* Trecho selecionado *
──────────────────────────────

Esta matéria publicada na Folha de hoje é importante para o constitucionalismo latino americano
O discreto charme do populismo Folha de São Paulo 15 de dezembro de 2013
Teórico argentino destrincha as razões desse fenômeno político
ELEONORA DE LUCENA
RESUMO Livro de Ernesto Laclau publicado agora no Brasil revê o populismo em chave bem diversa do menosprezo e desdém em geral atribuído a ele. Para o pesquisador, a prática política representa uma articulação profunda por mudanças institucionais e teve papel preponderante na consolidação da democracia na América Latina.
O populismo foi essencial na construção de governos nacionais e populares na América Latina e "teve um papel enormemente positivo para a democracia no continente". A visão é do sociólogo e historiador argentino Ernesto Laclau, 78, um especialista no tema que divide o debate político e horroriza setores conservadores.
Parafraseando o célebre "Manifesto Comunista", de Karl Marx, ele afirma: "Há um fantasma que assombra a América Latina e esse fantasma é o populismo".
Professor emérito de teoria política da Universidade de Essex (Grã-Bretanha), Laclau mergulha no fenômeno em "A Razão Populista" [trad. Carlos Eugênio Marcondes de Moura, Três Estrelas, R$ 69,90, 384 págs.].
Para ele, a ascensão de movimentos de massas no continente provoca mudanças em governos, que assumem características nacional-populares. Há batalhas por alterações institucionais e inevitáveis choques com elites. Institucionalismo versus populismo --aí está o embate.
"A participação democrática das massas, com seus ideais comunitários, não se ajusta a Estados liberais tradicionais", afirma ele, em entrevista à Folha.

──────────────────────────────

* Exercícios propostos *
a: Enumere todas as pessoas mencionadas pelo nome no trecho selecionado sobre o populismo.
b: Retome o trecho selecionado sobre o populismo e dê-lhe continuidade a partir da última frase apresentada.

* Dados registrados *
──────────────────────────────

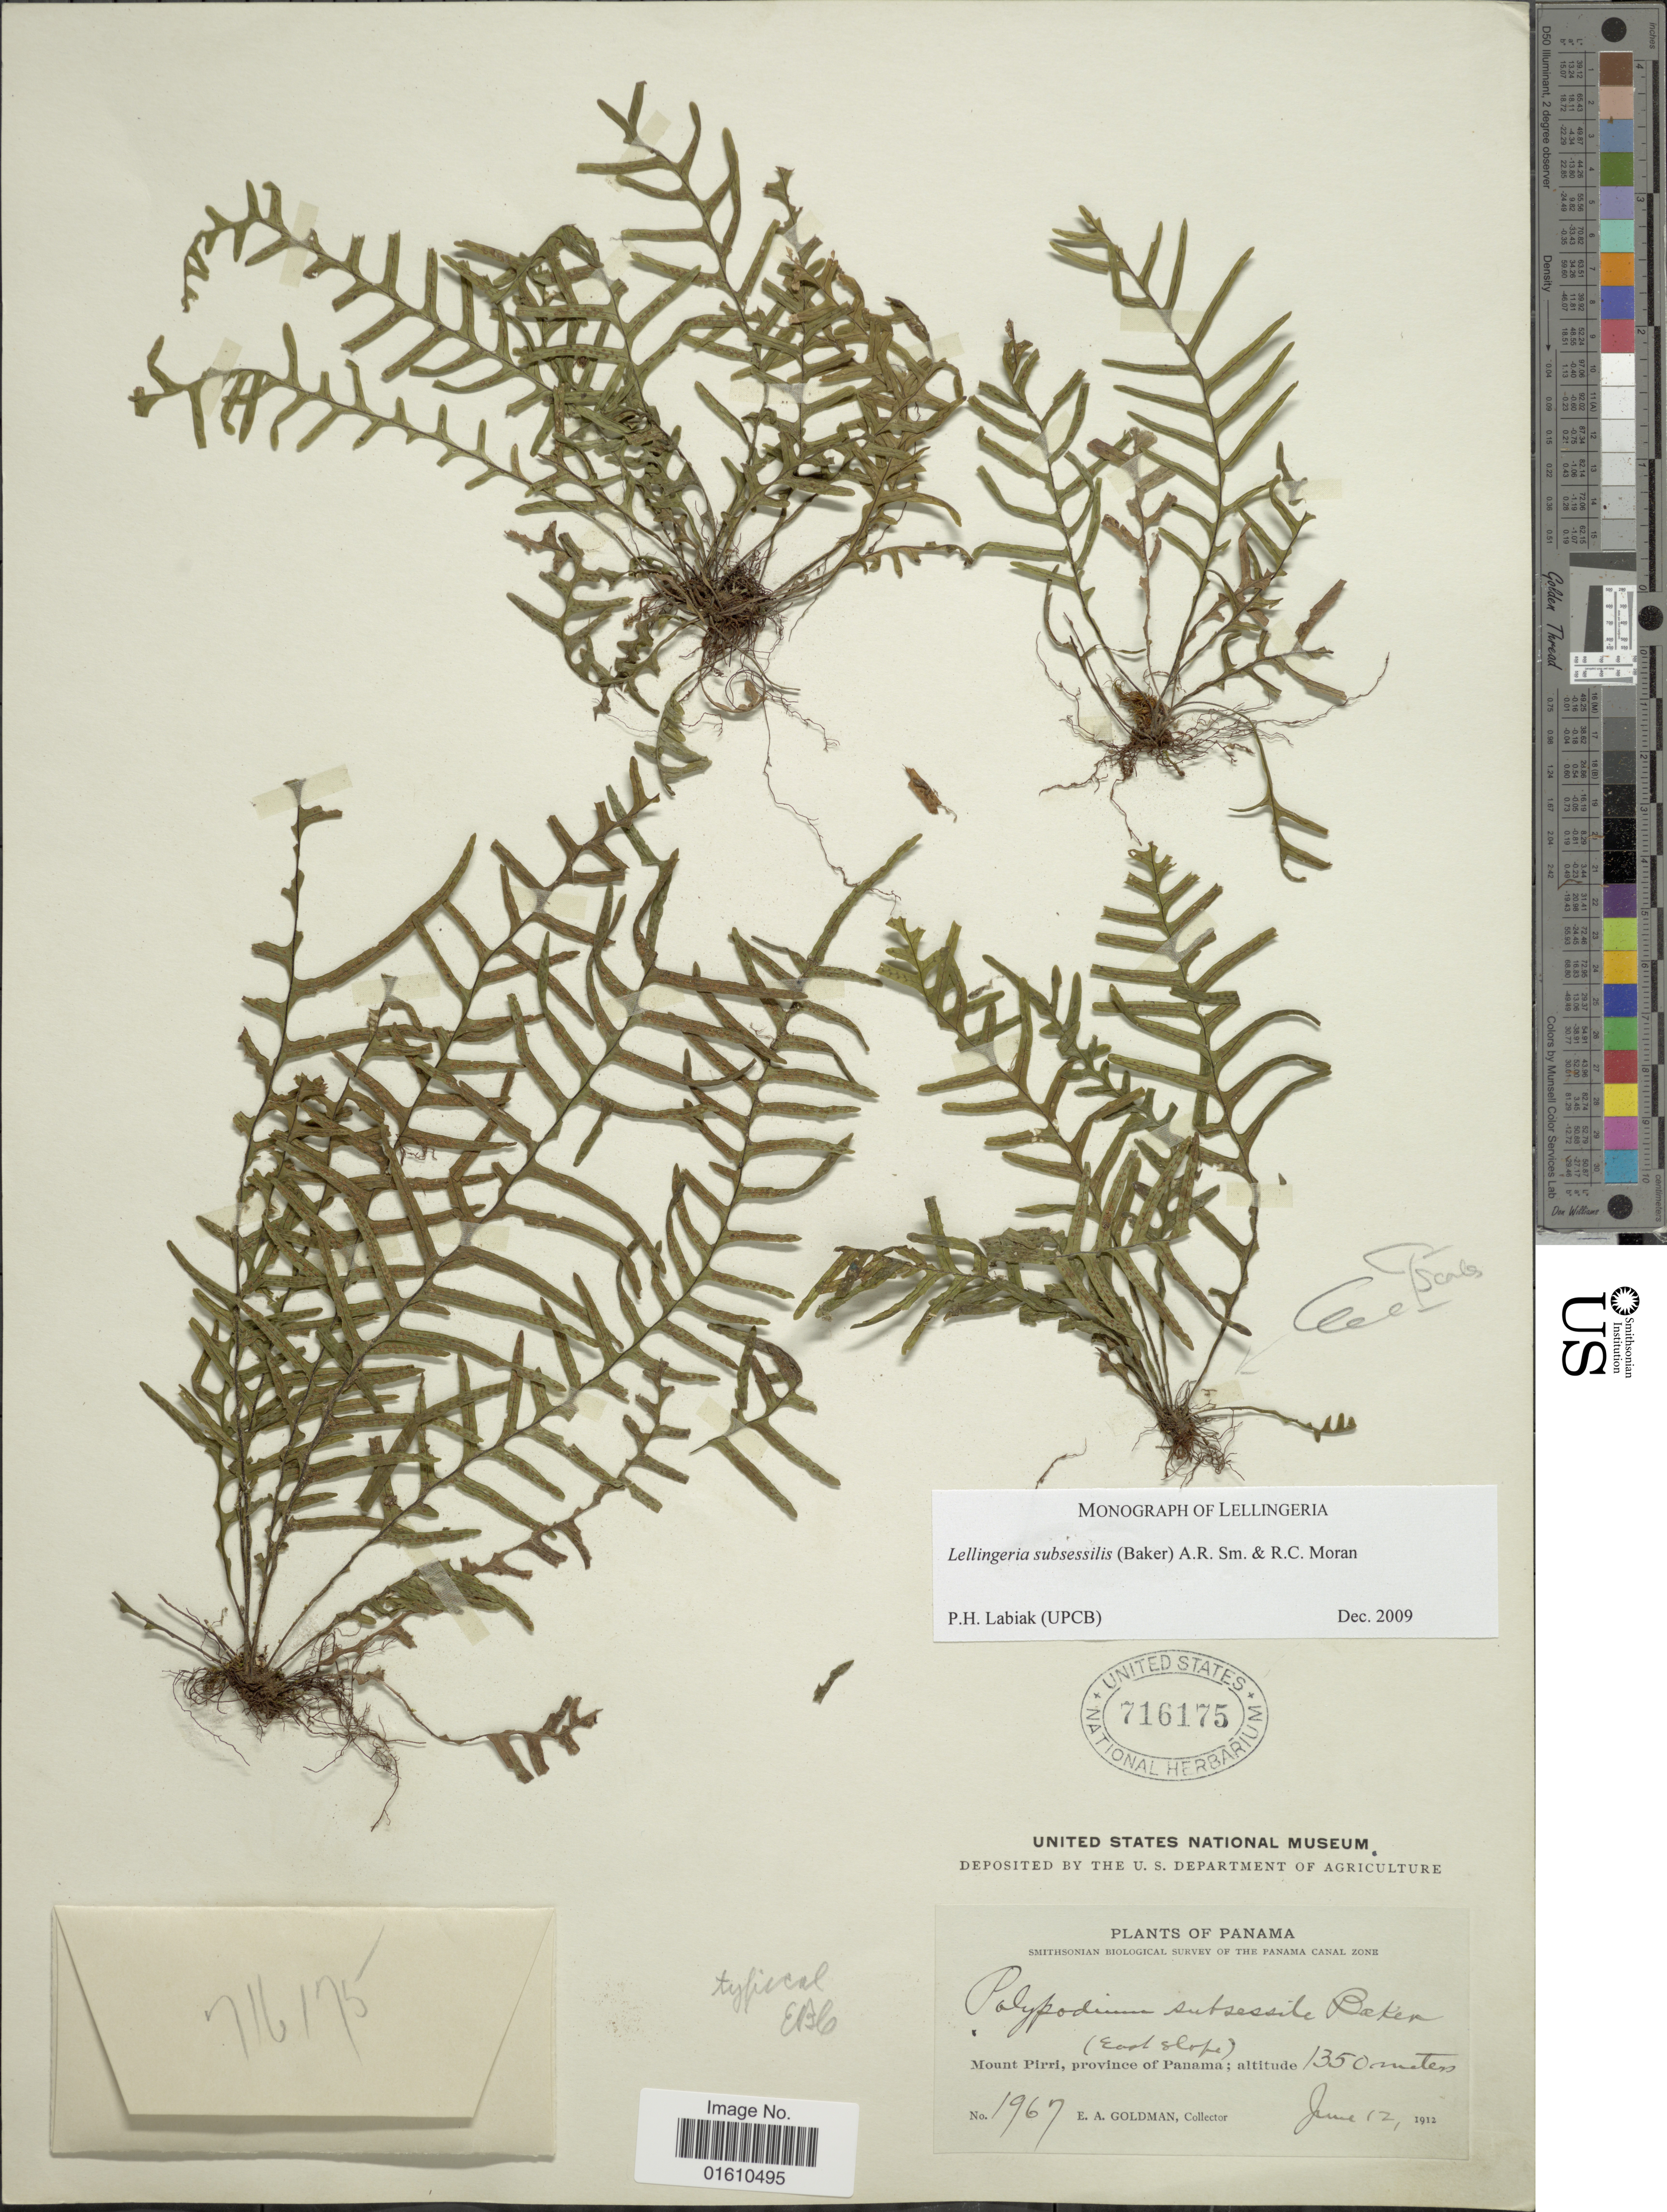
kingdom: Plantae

──────────────────────────────

* Respostas *
a: Eleonora de Lucena, Ernesto Laclau, Karl Marx e Carlos Eugênio Marcondes de Moura.

b:
Afinal, as instituições nunca são neutras. "Elas são a cristalização de uma relação de forças entre grupos sociais. Quando mudam essas relações, as instituições --e até as constituições-- precisam ser modificadas. Estamos num processo de mudança no qual as novas forças sociais estão fazendo novas demandas e, naturalmente, vão se chocar com vários aspectos constitucionais estabelecidos anteriormente, em sociedades que eram muito diferentes", analisa.
É para bloquear essa ascensão das massas que o poder conservador trata de se agarrar a essas antigas formas institucionais e faz uma cruzada antipopulista, avalia Laclau. "Não que as instituições tenham que ser abolidas, mas precisam ser reformadas", pondera. "As instituições da República Velha do Brasil não funcionariam na sociedade contemporânea", exemplifica o professor.
Laclau se refere especialmente às mudanças institucionais ocorridas na Bolívia, no Equador e na Venezuela.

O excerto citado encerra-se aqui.